- RAscore is a score learned from the predictions of a computer aided synthesis planning tool (AiZynthfinder: https://github.com/MolecularAI/aizynthfinder).
- RAscore is intended to be a binary score, indicating whether the underlying computer aided synthesis planning tool can find a route (1) or not (0) to a given compound.
- The tool has been trained on 200,000 compounds from ChEMBL and so is limited to compounds within similar regions of chemical space. It is intended to predict the retrosyntehtic accessibility of bioactive molecules.
- Attempts to use the score on more exotic compounds such as those found in the GDB databases will not work:
- In this case the model will need to be switched to
GDBscore
, the corresponding models can be found in the models folder or downloaded from the pre-print server.
- In this case the model will need to be switched to
Follow the steps in the defined order to avoid conflicts.
- Create an environment (note: the python version must be >=3.7):
conda create --name myenv python=3.7
or use an existing environment
- Install rdkit 2020.03, tensorflow 2, and XGboost (if already installed skip this step)

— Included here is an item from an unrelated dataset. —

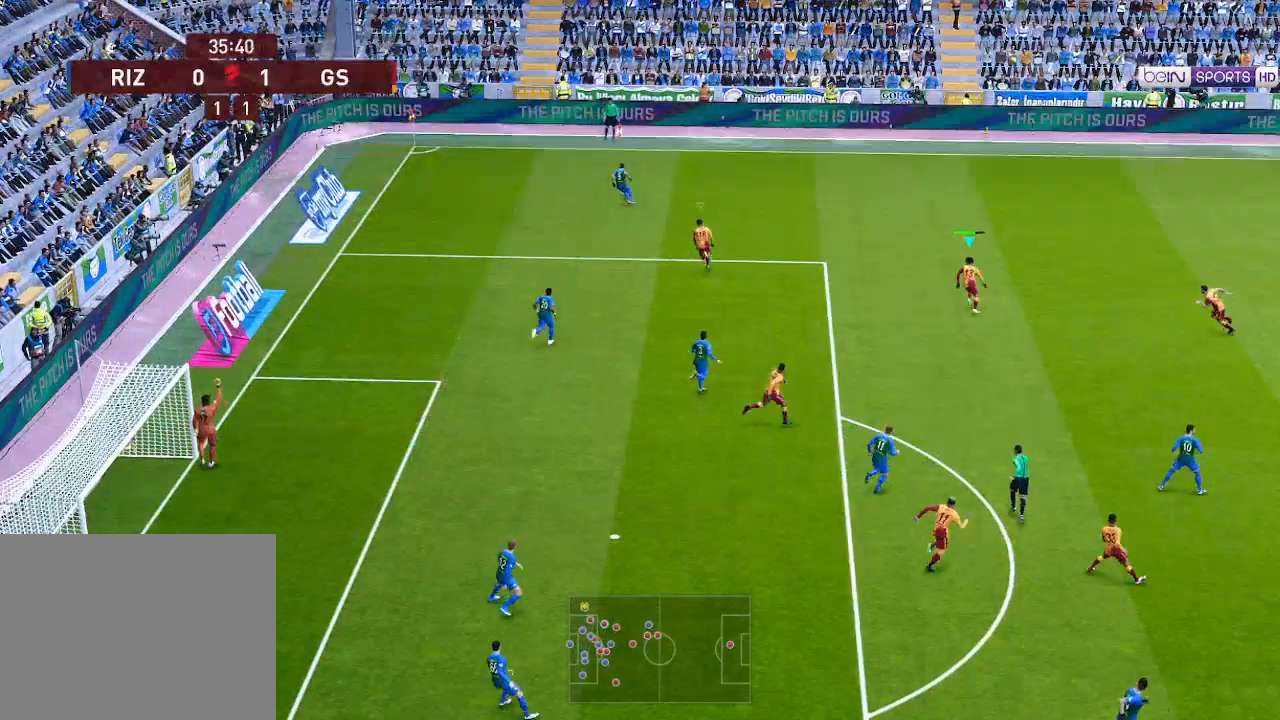
{"buttons": ["R1", "DPAD_UP"], "left_stick": "center", "right_stick": "center", "events": [[100, "L1", "up"], [133, "DPAD_RIGHT", "down"], [467, "DPAD_RIGHT", "up"]]}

conda install -c rdkit rdkit -y
conda install -c anaconda tensorflow>=2.1.0 -y
pip install -U scikit-learn
pip install xgboost tqdm
- Clone the RAscore repository
git clone https://github.com/reymond-group/RAscore.git
change directory to the repository
cd RAscore
-
Install RAscore
python -m pip install -e .
-
Unzip models into models folder. A zip file containing the models is also available on the pre-print server.
cd RAscore/model/
unzip models
If you want to retrain models, or train your own models using the hyperparameter optimisation framework found in the 'model_building' folder, then the following should be installed in the environemnt also:
pip install -r requirements.txt
The SYBA, SCscore and SAscore should also be downloaded for descriptor calculations and training scripts modified to reflect the locations of the models:
- https://github.com/lich-uct/syba
- https://github.com/connorcoley/scscore
- https://github.com/rdkit/rdkit/tree/master/Contrib/SA_Score
Depending on if you would like to use the XGB based or Tensorflow based models you can import different modules.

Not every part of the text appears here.